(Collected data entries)
################

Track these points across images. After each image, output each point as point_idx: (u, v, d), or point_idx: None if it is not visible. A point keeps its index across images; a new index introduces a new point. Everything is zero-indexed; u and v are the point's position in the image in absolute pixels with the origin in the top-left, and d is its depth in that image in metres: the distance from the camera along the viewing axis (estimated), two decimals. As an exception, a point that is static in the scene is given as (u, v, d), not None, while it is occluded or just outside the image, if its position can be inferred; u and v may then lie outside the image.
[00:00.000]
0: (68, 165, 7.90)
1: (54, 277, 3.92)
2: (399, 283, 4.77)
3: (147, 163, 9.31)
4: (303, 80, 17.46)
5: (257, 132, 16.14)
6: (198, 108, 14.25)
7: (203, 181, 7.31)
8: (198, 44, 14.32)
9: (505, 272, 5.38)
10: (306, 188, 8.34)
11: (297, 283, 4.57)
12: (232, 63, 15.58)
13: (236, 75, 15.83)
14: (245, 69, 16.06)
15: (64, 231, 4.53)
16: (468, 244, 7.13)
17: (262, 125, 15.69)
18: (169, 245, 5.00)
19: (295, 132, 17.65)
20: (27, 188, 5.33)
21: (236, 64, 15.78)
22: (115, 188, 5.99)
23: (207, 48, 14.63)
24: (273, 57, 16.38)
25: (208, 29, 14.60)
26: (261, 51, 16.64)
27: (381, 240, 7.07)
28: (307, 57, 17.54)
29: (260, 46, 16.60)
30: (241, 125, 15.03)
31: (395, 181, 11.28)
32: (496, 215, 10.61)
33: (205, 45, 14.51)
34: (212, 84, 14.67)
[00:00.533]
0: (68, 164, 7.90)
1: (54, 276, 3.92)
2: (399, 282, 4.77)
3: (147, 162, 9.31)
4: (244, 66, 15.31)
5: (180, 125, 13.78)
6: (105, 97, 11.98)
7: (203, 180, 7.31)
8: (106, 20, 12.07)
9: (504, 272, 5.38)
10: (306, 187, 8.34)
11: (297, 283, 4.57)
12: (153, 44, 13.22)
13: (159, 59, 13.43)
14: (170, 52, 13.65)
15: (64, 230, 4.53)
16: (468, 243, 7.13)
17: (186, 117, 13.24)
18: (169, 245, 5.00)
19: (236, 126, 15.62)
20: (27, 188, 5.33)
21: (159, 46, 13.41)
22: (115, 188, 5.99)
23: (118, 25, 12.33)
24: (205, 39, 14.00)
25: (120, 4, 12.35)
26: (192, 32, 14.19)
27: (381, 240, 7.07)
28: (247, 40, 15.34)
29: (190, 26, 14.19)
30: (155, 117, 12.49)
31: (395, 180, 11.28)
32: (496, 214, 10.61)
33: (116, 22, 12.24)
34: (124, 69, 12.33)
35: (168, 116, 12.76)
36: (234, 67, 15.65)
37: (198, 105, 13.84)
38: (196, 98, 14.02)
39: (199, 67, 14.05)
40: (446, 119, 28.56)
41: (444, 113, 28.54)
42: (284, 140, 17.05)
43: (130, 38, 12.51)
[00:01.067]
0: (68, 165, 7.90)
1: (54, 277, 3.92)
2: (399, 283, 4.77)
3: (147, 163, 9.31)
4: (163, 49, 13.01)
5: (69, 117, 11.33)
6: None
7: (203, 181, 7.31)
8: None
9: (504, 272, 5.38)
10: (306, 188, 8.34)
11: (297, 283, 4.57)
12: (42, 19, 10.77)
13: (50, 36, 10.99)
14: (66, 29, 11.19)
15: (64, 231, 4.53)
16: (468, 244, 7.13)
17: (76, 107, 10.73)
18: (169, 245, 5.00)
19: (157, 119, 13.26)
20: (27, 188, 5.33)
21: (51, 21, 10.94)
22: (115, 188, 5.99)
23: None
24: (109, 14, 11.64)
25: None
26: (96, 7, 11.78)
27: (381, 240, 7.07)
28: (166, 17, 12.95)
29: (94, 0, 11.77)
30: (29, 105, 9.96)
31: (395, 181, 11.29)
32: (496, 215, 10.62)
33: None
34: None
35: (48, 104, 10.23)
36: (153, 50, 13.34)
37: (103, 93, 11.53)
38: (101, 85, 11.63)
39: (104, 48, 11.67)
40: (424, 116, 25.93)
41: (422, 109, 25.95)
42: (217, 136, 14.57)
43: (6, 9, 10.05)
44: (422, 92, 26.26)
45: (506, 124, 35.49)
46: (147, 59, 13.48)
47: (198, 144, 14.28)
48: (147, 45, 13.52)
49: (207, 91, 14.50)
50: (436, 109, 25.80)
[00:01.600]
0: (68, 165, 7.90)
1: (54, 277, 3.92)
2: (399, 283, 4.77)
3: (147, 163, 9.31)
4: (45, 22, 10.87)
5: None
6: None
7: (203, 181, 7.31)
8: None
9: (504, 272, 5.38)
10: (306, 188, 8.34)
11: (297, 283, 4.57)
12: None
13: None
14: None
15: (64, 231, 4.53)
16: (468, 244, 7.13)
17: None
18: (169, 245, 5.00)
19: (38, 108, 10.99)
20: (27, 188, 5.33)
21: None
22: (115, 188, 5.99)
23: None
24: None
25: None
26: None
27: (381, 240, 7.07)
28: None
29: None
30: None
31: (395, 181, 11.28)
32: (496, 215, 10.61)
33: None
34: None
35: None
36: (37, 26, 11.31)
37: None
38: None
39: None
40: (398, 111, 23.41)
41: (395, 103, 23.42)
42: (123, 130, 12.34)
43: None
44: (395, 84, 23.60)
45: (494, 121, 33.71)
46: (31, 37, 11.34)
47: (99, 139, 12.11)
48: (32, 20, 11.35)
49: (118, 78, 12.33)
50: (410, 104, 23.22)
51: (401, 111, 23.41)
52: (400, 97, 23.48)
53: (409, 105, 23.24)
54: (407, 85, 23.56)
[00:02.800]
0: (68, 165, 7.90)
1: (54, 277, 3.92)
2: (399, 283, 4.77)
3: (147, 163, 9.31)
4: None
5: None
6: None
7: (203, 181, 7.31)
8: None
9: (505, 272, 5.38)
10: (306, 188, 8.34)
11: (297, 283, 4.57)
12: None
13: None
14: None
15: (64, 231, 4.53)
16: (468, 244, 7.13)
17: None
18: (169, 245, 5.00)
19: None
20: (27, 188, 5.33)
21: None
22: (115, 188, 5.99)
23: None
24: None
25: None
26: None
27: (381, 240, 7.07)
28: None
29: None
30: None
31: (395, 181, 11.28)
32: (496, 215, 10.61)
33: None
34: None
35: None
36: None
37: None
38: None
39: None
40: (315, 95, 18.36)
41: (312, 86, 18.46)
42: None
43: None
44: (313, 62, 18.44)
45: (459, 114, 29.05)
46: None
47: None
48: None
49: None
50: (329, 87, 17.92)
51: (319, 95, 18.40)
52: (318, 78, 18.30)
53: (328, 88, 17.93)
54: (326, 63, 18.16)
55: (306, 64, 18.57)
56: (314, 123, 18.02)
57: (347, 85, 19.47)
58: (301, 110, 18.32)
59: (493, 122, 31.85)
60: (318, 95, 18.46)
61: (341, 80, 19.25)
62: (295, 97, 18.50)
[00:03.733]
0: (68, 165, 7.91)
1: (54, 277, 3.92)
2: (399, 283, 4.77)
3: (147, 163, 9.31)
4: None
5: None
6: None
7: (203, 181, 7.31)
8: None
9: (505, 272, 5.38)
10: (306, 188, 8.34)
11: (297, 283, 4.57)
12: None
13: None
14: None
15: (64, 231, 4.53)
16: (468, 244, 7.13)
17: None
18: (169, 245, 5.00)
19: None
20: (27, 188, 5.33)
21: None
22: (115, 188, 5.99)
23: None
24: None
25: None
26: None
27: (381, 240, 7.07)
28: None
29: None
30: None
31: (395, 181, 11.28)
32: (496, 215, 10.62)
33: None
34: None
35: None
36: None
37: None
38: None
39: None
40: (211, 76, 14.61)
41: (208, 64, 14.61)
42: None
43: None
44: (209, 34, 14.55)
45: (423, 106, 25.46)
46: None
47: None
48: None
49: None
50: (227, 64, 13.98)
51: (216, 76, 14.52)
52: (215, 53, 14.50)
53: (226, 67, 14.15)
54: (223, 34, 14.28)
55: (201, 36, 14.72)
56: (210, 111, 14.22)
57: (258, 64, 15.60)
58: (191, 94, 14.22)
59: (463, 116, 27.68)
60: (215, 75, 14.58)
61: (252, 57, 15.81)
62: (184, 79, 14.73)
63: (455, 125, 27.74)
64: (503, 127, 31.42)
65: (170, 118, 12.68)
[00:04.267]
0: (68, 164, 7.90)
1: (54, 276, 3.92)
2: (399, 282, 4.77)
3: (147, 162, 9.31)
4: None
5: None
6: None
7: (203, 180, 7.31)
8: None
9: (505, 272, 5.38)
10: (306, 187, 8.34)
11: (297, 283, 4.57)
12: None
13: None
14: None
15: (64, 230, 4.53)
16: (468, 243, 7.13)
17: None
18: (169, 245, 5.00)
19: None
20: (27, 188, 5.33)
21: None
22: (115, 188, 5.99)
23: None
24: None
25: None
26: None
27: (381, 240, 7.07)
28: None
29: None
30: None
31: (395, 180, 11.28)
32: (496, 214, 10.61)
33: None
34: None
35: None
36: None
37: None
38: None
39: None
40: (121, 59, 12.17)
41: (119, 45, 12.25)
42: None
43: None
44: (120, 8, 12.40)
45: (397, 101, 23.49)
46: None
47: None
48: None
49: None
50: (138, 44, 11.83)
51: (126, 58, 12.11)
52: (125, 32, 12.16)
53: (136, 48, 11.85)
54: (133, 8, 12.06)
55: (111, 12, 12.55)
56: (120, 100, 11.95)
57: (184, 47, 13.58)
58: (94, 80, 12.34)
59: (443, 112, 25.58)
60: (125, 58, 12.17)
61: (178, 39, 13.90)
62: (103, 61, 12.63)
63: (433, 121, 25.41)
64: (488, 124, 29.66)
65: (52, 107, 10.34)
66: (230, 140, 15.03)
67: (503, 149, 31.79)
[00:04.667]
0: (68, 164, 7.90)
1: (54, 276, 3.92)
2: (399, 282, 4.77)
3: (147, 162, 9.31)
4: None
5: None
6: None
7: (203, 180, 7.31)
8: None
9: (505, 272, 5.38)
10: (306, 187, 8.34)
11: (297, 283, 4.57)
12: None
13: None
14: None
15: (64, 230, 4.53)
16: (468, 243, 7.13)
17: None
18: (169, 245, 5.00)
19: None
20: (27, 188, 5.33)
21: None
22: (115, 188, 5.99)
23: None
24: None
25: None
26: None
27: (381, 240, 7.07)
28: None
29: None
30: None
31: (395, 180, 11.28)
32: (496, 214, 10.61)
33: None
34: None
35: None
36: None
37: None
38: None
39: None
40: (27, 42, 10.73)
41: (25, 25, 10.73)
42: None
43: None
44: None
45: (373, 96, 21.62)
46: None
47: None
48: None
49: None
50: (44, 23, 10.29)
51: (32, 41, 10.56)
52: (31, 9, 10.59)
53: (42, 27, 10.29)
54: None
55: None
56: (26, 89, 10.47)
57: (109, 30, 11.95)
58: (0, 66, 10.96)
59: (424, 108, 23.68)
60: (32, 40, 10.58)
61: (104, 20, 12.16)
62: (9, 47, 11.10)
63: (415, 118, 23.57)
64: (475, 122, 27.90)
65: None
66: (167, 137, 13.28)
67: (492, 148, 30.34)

################

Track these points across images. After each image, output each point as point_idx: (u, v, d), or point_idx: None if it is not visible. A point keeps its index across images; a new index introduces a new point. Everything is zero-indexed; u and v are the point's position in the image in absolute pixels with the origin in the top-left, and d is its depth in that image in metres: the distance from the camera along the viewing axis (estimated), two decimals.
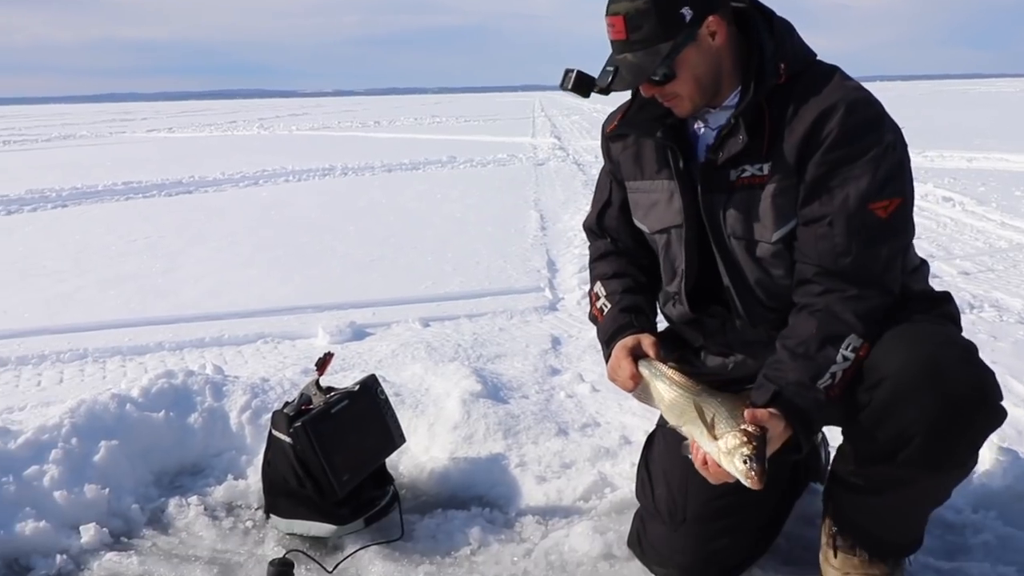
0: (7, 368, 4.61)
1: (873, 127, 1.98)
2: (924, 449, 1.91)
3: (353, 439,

################

• Activity:
Starting at the line that has "26: (261, 51, 16.64)" and ending at the line that has "34: (212, 84, 14.67)", please write out the lines above exactly, leaving out all others.

• Output below:
26: (261, 51, 16.64)
27: (381, 240, 7.07)
28: (307, 57, 17.54)
29: (260, 46, 16.60)
30: (241, 125, 15.03)
31: (395, 181, 11.28)
32: (496, 215, 10.61)
33: (205, 45, 14.51)
34: (212, 84, 14.67)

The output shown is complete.